LSI acquisition of Sand Force is good for OCZ

by on02 November 2011



Won’t change the partnership


Back in September, we wrote that Intel, Micron and a few other players were eyeing Sand Force, the company that makes the fastest SSD controllers around.

At the end LSI has picked them up, which is probably much better for the industry considering that Intel, Micron, SanDisk, Seagate or Western Digital were potentially interested.

If one of these big boys had picked up Sand Force, a possible scenario was to push out Sand Force partners and use the technology only for their own drives. LSI will let the other players have it and OCZ Technologies told us this in a brief talk we had with some of the managers.

OCZ will continue to bring drives with Sand Force controller for current and future products.  Enthusiasts can be relieved, there will see be Sand Force in many flavours and we can also add that notebooks SSD drives seem to be the next big thing. Not only do they run much faster than models with mechanical hard drives, but they have the upper hand in power efficiency and SSD’s allow designers to come up with lighter, thinner devices, i.e. ultrabooks.

This speed, of course, comes with a saucy price tag and limited capacity, but €135 for 120GB SSD that can read 525MB and write up to 500MB sounds like a decent deal. Of course, most of you will need more than that, but there are a lot of cheap external USB 3 devices that can store much more, once you get home.

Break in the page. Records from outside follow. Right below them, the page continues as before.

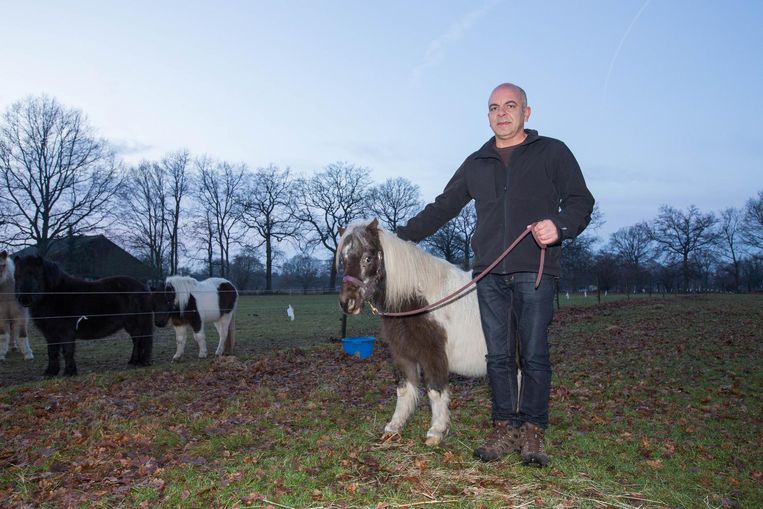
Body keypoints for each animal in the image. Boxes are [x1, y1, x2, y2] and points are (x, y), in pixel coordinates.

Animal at [13, 256, 154, 376]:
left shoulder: (66, 333)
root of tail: (143, 287)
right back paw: (136, 361)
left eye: (36, 276)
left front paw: (69, 372)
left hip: (134, 324)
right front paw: (50, 372)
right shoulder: (50, 334)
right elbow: (52, 352)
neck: (58, 296)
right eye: (17, 276)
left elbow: (67, 351)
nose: (24, 299)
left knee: (138, 340)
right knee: (138, 341)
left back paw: (135, 362)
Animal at [338, 218, 490, 444]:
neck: (418, 301)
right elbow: (404, 389)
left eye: (368, 258)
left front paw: (436, 431)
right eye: (343, 259)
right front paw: (394, 427)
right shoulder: (402, 353)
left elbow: (434, 391)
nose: (347, 303)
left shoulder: (432, 356)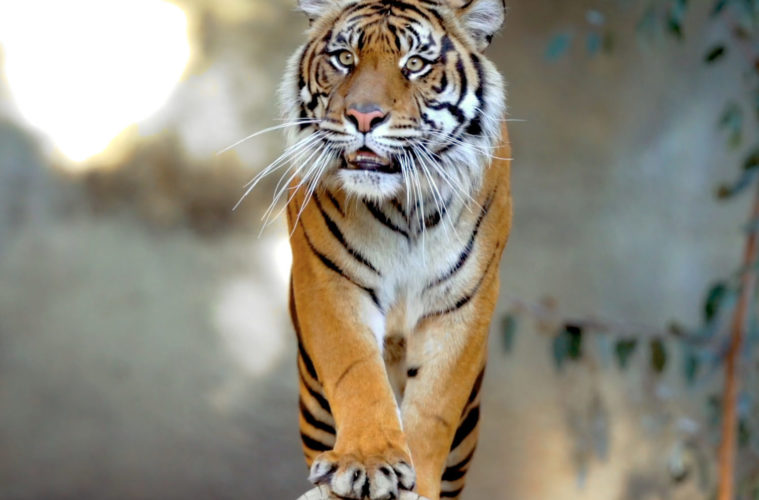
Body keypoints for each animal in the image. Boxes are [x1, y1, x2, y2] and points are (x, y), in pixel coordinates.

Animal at [276, 0, 512, 498]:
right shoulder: (330, 279)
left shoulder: (463, 299)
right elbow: (356, 370)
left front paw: (417, 481)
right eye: (345, 58)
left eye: (415, 64)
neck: (404, 204)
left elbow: (433, 406)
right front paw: (366, 461)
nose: (364, 117)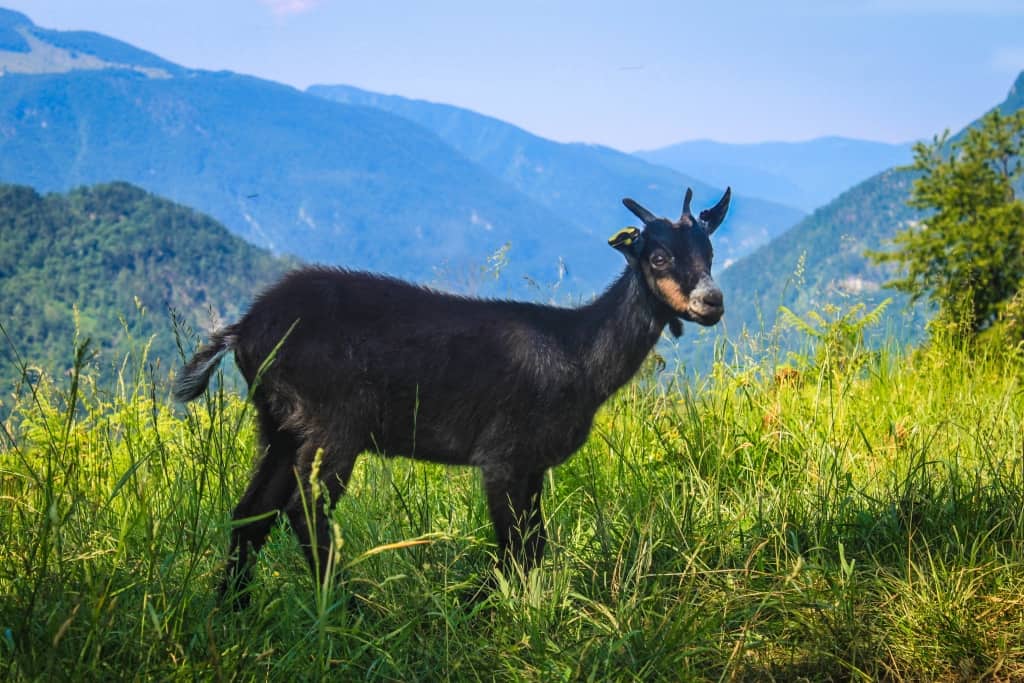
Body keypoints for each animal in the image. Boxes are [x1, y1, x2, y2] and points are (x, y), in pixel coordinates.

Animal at [174, 187, 729, 602]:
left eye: (710, 254)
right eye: (658, 256)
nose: (712, 301)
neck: (577, 351)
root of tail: (243, 330)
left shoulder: (533, 464)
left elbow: (534, 546)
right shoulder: (503, 455)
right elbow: (514, 548)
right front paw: (488, 610)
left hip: (276, 423)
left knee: (251, 512)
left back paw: (232, 609)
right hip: (333, 423)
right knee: (304, 510)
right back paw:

To put things in perspective, let’s not forget that OCZ recently acquired Indilinx for roughly 10 times less money than $370 million that LSI spent for Sand Force. LSI paid $322 million cash and another $48 million in unvested stock options and restricted shares held by SandForce employees for a total cost of roughly $370 million USD. On the other hand, OCZ paid $32 million for Indilinx in new shares.